Top of Records supplied
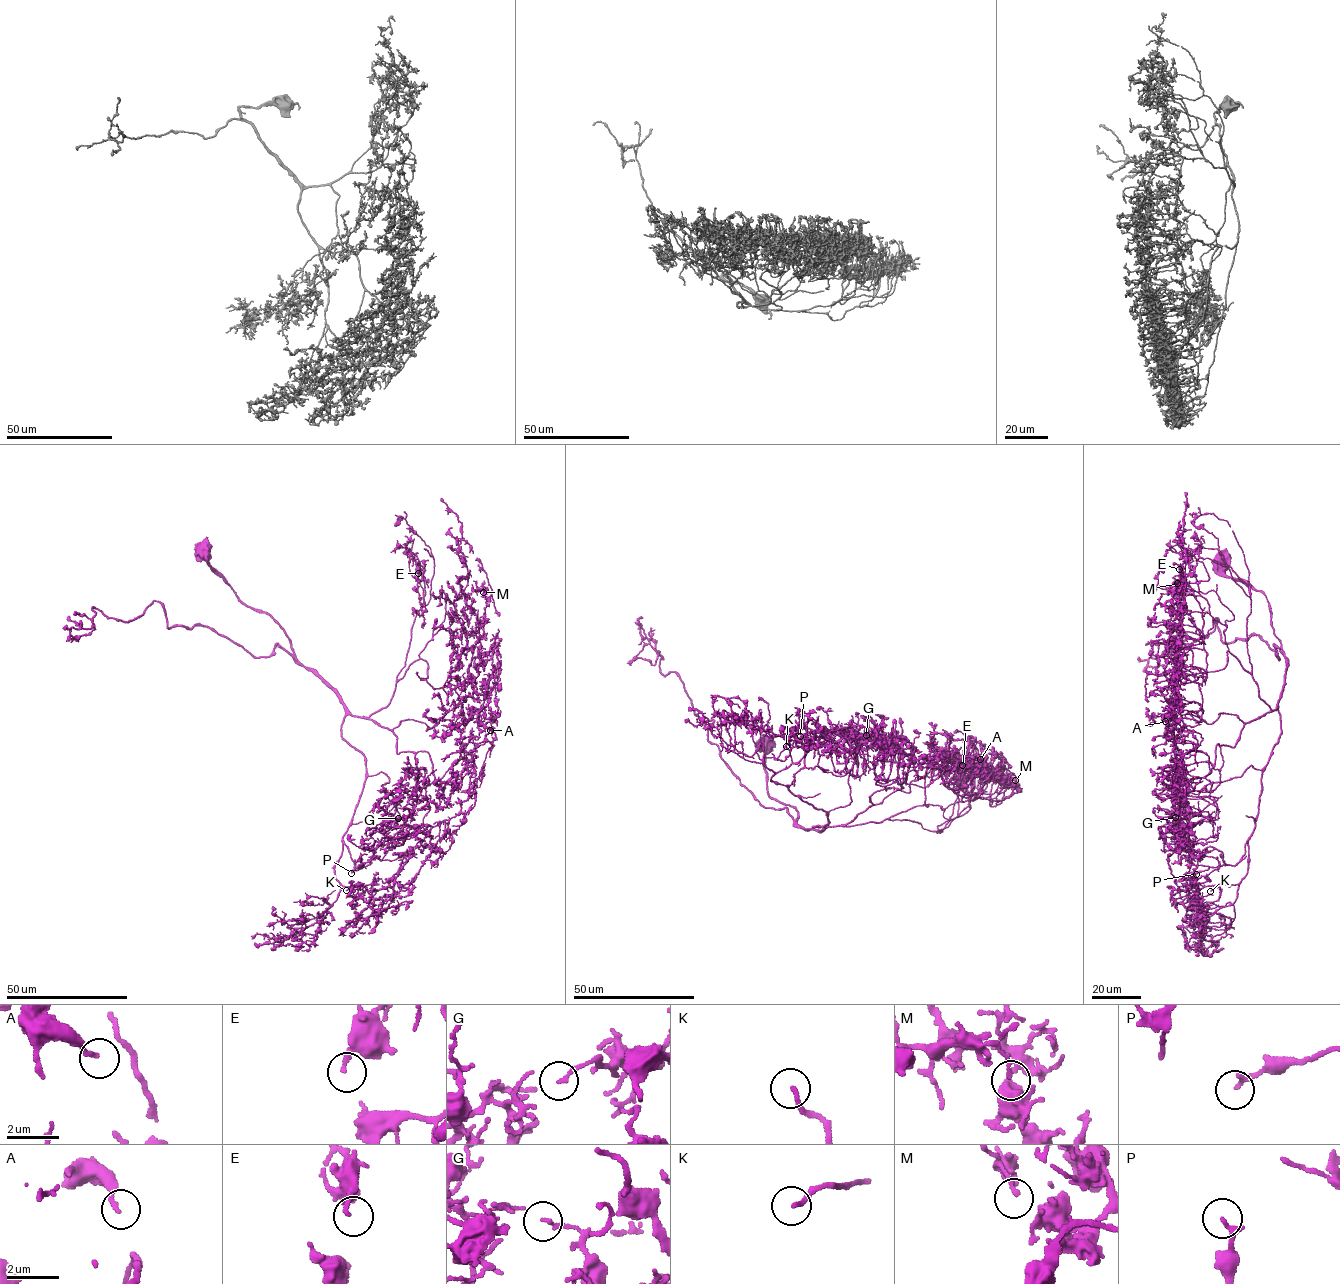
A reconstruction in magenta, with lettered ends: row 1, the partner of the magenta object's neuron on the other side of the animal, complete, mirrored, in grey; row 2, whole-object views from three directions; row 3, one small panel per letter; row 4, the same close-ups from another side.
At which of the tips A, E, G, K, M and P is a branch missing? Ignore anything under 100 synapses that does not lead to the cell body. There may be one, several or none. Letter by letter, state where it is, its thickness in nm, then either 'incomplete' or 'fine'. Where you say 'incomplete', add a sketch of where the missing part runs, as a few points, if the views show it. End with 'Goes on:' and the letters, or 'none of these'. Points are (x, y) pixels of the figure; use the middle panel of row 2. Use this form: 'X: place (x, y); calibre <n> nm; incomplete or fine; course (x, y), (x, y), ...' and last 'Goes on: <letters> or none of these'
A: place (980, 759); calibre 150 nm; fine
E: place (962, 765); calibre 160 nm; fine
G: place (866, 735); calibre 100 nm; fine
K: place (786, 746); calibre 140 nm; fine
M: place (1015, 780); calibre 100 nm; fine
P: place (800, 736); calibre 170 nm; fine
Goes on: none of these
Bottom of Records supplied
• Problem to work on: Write out the listing above in full, word for word, with no pictures.

• Response box:
A reconstruction in magenta, with lettered ends: row 1, the partner of the magenta object's neuron on the other side of the animal, complete, mirrored, in grey; row 2, whole-object views from three directions; row 3, one small panel per letter; row 4, the same close-ups from another side.
At which of the tips A, E, G, K, M and P is a branch missing? Ignore anything under 100 synapses that does not lead to the cell body. There may be one, several or none. Letter by letter, state where it is, its thickness in nm, then either 'incomplete' or 'fine'. Where you say 'incomplete', add a sketch of where the missing part runs, as a few points, if the views show it. End with 'Goes on:' and the letters, or 'none of these'. Points are (x, y) pixels of the figure; use the middle panel of row 2. Use this form: 'X: place (x, y); calibre <n> nm; incomplete or fine; course (x, y), (x, y), ...' and last 'Goes on: <letters> or none of these'
A: place (980, 759); calibre 150 nm; fine
E: place (962, 765); calibre 160 nm; fine
G: place (866, 735); calibre 100 nm; fine
K: place (786, 746); calibre 140 nm; fine
M: place (1015, 780); calibre 100 nm; fine
P: place (800, 736); calibre 170 nm; fine
Goes on: none of these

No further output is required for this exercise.